The task, being simple, was also used to assess Alzheimer and demented patients’ visual perception and impairments, which are often worse than in healthy elderly.

===Visual agnosia===
Since the ability to recognize and identify figures is often lost in patients with visual agnosia, the test is also employed as a method to identify visual agnosia.

===Cerebral lesions===
Some evidence suggests that the test might be used to differentiate between patients with left or right hemisphere brain damage, since participants with damages to the right hemisphere scored significantly worse than participants with left hemisphere injuries, although these findings have not always been replicated. An intact parietal cortex in the right hemisphere seems crucial to complete the test, because patients with right parietal injuries performed significantly worse than patients with other right hemisphere damages and with left parietal damages.

===Priming, implicit perceptual learning and memory===
The test has been used in people with alcohol-induced Korsakoff syndrome to assess: (i) visuoperceptual ability, using the scores of the first trial; (ii) implicit memory (visuoperceptual learning), using the scores of the repeated trials; and (iii) explicit memory, when recalling the names of the objects of the first trial. The test was also used to assess priming in patients with Alzheimer or vascular dementia.

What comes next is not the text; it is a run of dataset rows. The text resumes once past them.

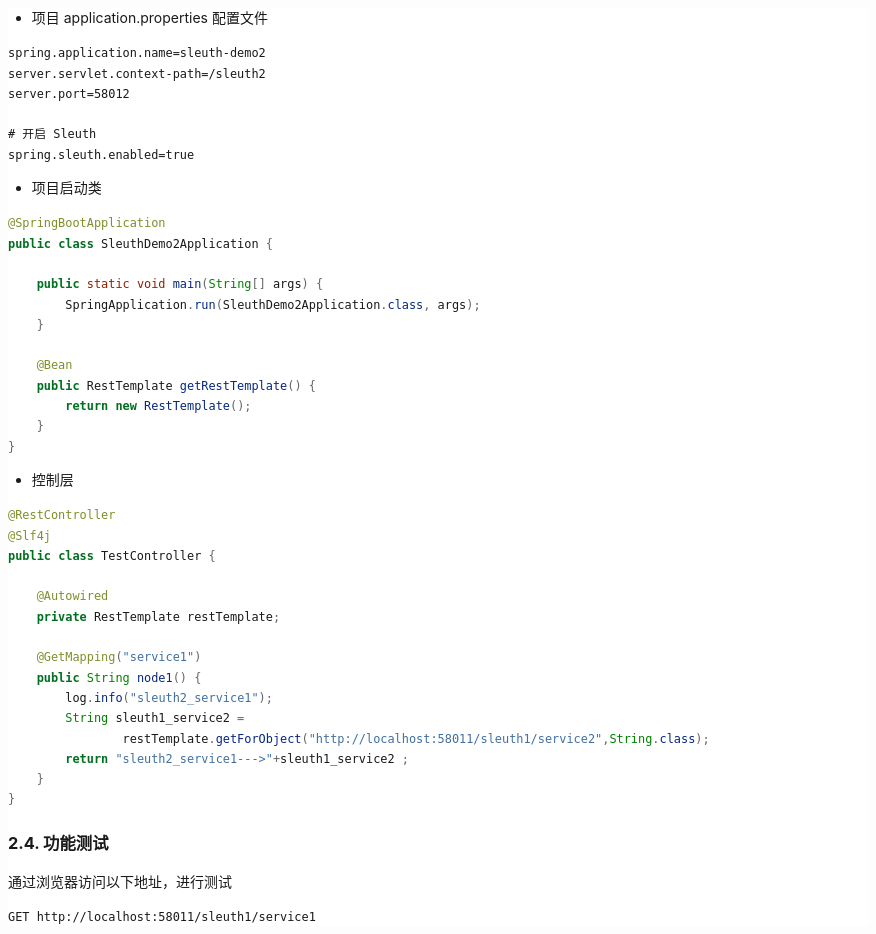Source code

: - 项目 application.properties 配置文件

```properties
spring.application.name=sleuth-demo2
server.servlet.context-path=/sleuth2
server.port=58012

# 开启 Sleuth
spring.sleuth.enabled=true
```

- 项目启动类

```java
@SpringBootApplication
public class SleuthDemo2Application {

    public static void main(String[] args) {
        SpringApplication.run(SleuthDemo2Application.class, args);
    }

    @Bean
    public RestTemplate getRestTemplate() {
        return new RestTemplate();
    }
}
```

- 控制层

```java
@RestController
@Slf4j
public class TestController {

    @Autowired
    private RestTemplate restTemplate;

    @GetMapping("service1")
    public String node1() {
        log.info("sleuth2_service1");
        String sleuth1_service2 =
                restTemplate.getForObject("http://localhost:58011/sleuth1/service2",String.class);
        return "sleuth2_service1--->"+sleuth1_service2 ;
    }
}
```

### 2.4. 功能测试

通过浏览器访问以下地址，进行测试

```
GET http://localhost:58011/sleuth1/service1
```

==Comparison with other visual closure tests==
No correlation has been found between the computerised version of the Gollin figures test and the Mooney Face Test, so the two seem to use different perceptual processes. However, a small but significant correlation has been found with the Poppelreuter overlapping figures test, probably because Poppelerauter's objects and Gollin's background of the image act as masks: thus, in order to be recognised, the object has to be extracted from the mask.